Cecille kuzum sen de hissediyorsun değil mi sokaktan gelen havayı? Niçin böyle yapıyorlar dersin? Zamansız açan bir nilüfer ya da geç kalmış bir erguvan olabilir mi?..
Daha da önemlisi, sadece kaç dakika ünlü kalacaklarıyla ilgilenen posta güvercinlerinin, yas tutmaya kalkışması.
Dünya saçması.
Her sabah limon kabuğuna nane karıştırsan daha faydalı olurdu emin ol. Son vapurun kalktığı adanın, denizle değil de hortlak görmüş bostan korkuluklarıyla çepeçevre kuşatılmış olması da cabası...

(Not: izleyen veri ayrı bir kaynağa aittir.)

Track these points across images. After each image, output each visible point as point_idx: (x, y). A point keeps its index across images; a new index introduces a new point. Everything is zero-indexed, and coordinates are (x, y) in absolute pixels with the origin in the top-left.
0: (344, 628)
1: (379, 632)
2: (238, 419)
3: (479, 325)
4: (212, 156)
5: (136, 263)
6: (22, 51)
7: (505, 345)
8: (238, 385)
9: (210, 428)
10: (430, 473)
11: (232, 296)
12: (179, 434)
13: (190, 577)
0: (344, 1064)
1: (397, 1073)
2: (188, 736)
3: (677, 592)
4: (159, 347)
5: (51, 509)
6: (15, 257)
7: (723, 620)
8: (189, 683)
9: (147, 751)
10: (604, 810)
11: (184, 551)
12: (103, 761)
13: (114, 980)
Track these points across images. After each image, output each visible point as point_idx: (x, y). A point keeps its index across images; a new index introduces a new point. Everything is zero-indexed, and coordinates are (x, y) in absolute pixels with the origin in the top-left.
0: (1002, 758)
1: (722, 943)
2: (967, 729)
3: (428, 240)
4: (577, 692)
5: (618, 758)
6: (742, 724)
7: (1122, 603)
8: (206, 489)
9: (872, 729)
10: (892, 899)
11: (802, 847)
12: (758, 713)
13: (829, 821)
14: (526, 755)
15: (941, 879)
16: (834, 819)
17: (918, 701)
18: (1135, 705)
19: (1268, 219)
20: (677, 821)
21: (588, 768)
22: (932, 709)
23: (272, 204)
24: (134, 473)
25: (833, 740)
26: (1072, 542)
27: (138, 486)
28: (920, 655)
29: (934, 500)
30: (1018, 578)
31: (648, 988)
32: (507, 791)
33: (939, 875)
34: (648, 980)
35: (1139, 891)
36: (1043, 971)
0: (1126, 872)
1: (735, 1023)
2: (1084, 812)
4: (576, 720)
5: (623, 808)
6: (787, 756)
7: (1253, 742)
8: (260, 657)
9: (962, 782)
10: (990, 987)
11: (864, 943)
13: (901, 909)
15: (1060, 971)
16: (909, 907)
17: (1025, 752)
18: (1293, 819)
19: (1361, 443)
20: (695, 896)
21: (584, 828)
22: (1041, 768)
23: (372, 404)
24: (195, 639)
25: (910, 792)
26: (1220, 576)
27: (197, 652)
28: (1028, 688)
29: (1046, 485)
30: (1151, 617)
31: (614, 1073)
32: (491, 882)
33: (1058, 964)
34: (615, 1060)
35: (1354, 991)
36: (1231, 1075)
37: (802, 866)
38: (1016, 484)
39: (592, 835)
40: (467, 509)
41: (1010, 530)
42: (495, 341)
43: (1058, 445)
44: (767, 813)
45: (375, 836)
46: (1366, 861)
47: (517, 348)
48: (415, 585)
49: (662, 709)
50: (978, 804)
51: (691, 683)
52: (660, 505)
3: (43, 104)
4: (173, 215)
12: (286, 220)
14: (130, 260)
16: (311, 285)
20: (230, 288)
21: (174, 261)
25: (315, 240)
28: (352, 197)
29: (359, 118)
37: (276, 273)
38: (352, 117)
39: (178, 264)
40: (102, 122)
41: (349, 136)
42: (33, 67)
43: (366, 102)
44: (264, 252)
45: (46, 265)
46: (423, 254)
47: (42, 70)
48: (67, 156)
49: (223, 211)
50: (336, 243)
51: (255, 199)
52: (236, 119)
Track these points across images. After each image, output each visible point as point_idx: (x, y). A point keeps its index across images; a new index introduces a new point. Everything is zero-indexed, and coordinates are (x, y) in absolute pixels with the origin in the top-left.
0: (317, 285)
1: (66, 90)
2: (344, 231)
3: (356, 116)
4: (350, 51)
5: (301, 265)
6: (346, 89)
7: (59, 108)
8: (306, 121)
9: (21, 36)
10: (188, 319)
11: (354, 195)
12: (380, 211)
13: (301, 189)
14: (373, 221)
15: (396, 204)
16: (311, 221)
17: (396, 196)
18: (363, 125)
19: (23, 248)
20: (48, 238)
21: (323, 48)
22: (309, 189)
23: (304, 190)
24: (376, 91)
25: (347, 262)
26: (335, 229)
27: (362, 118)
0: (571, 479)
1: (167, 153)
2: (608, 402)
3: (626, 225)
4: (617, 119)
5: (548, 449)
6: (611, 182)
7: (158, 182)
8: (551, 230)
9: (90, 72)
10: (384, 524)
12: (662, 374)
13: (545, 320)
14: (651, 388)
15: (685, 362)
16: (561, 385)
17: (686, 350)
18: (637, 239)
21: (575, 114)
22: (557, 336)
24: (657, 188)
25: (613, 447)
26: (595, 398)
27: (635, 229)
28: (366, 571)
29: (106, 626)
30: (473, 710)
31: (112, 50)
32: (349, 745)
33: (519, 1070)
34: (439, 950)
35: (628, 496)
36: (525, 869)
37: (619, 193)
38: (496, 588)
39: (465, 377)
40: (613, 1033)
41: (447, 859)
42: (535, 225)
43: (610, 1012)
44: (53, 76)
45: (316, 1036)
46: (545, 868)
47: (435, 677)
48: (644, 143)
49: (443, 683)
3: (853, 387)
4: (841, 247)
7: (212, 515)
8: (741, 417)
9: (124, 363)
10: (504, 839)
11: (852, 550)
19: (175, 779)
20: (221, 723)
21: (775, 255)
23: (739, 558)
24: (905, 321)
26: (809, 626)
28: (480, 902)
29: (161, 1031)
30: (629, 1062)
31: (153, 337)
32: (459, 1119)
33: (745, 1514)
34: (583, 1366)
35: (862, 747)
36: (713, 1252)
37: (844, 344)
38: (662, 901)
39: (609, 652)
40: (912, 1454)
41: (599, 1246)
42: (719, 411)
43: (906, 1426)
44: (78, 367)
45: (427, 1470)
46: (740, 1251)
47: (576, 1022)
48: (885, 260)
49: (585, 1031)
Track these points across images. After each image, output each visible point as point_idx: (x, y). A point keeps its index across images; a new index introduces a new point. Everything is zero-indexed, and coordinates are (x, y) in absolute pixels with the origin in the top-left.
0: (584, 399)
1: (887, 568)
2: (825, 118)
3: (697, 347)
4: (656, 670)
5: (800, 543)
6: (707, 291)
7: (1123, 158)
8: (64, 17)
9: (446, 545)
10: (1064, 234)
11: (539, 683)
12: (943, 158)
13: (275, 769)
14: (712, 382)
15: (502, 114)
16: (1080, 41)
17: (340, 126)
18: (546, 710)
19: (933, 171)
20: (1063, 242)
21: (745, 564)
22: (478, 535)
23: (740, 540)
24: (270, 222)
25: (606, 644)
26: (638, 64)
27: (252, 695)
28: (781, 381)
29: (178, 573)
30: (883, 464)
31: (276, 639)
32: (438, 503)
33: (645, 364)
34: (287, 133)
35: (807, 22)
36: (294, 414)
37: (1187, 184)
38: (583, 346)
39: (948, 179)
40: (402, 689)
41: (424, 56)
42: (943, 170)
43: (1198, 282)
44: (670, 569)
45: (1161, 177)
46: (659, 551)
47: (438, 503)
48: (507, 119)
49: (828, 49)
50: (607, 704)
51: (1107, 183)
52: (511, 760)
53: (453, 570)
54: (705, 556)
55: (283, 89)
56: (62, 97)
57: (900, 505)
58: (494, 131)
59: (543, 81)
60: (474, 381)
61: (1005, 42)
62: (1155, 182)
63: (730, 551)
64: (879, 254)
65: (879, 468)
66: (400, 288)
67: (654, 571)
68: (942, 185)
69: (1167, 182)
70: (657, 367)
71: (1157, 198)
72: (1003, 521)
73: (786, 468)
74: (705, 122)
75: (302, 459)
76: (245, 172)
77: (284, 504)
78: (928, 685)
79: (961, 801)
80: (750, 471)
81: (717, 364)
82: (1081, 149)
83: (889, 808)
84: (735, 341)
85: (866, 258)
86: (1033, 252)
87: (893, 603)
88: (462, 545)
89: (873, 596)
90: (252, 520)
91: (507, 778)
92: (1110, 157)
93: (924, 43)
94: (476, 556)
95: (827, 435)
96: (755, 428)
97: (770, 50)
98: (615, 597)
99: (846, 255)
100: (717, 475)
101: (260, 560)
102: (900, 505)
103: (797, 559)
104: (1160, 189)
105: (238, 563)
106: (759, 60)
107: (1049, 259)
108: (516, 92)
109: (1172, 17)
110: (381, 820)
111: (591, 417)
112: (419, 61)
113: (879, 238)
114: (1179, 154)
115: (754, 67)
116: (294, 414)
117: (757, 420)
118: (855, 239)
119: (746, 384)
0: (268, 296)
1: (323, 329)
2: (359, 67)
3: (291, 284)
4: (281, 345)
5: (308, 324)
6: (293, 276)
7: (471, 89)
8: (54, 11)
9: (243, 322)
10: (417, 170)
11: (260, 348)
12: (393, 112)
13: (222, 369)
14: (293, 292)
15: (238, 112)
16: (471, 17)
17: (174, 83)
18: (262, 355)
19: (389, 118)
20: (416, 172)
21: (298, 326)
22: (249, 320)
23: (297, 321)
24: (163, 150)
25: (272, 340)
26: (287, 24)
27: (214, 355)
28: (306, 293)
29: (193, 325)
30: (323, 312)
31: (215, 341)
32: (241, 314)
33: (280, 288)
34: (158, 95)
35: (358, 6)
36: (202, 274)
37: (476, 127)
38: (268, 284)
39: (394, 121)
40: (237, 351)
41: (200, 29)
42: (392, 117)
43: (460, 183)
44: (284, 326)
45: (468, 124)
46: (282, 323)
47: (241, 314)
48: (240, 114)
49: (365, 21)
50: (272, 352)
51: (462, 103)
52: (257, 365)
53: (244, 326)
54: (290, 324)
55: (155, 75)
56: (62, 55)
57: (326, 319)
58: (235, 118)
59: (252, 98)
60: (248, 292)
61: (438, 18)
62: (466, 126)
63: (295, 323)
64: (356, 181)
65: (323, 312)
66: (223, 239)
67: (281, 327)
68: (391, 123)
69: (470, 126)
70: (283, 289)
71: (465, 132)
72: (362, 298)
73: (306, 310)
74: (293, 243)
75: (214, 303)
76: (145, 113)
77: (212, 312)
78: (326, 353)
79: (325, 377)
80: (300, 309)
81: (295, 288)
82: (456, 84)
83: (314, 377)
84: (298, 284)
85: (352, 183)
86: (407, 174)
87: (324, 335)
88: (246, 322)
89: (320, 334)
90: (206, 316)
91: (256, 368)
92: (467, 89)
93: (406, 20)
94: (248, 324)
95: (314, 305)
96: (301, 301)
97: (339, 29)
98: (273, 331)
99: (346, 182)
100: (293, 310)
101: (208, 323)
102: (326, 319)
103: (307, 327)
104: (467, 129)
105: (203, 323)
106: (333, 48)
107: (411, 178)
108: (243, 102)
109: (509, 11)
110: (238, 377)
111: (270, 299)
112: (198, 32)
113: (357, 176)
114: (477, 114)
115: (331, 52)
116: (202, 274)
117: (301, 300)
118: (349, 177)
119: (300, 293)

Sence bu nasıl bir yol, sola dönüş vermeyen bir kavşak olabilir mi hiç? Hep aynı yönde yürüsen varacağın yer neresidir sence? Zaten evrene göre olduğumuz yerde durmuyor muyuz?
İnan bana o tüyler hiç bir zaman istenmedi. Ürperten manzaralara bir hazırlık mıydı, ben de emin değilim. Şimdi de değişen bir şey yok.
Sevgili kadim dostum Benjamin ve sen Cecille. İkinizi de çok yakından tanıyorum biliyorsun. Şimdi sana anlatacaklarım o karıştırdığın aşk mektuplarının arasında yok. Bu yüzden aç kulağını da beni iyi dinle rica ederim.
Düşün ki, tecavüzü hep hoş görürsen, gün gelip senin ırzına geçildiğinde sesini duyan olur mu? Adil gibi görünüyor aslında, ama değil işte.
İki yolun kesişmesi de sana seçenek sunuyor gibi görünmüyor mu zaten? Ama...
Dün burada siyah uzun bir şapka unutmuş muyum ben? Ah tabi ya. Özür dilerim yazlığın gazeteden örtülerini ben gelmeden yarım saat önce kaldırdığına göre sen de yeni geldin buraya.
Gücünü nereden aldığıyla ilgili değil mi zaten gazetelerin de, kaçıncı kuvvet oldukları. Maytap satan eski mahalle bakkalları zamanında (ki kısa pantolon giyerdik, şort değil, bermuda gibi bir şey) dahi şeytanlık, şeytanın tekelindeydi. Bugün frenchise ile istesen sen bile ayakkabı dükkanı açabilirsin. Dediğim gibi, belli bir bedel ödüyorsun tabi.
Sana nasihat veriyor gibi görünmek istemiyorum ama halüsünasyon, düşündüğün gibi, görünmeyen, yani bazılarınca bazen görülen yeni bir ulus değil. Bu aslında zayıf bir iz düşününden başka bir şey değil, olmayacak da...
Ne diyordum?
Kuzum Cecille, dinliyor musun sen beni?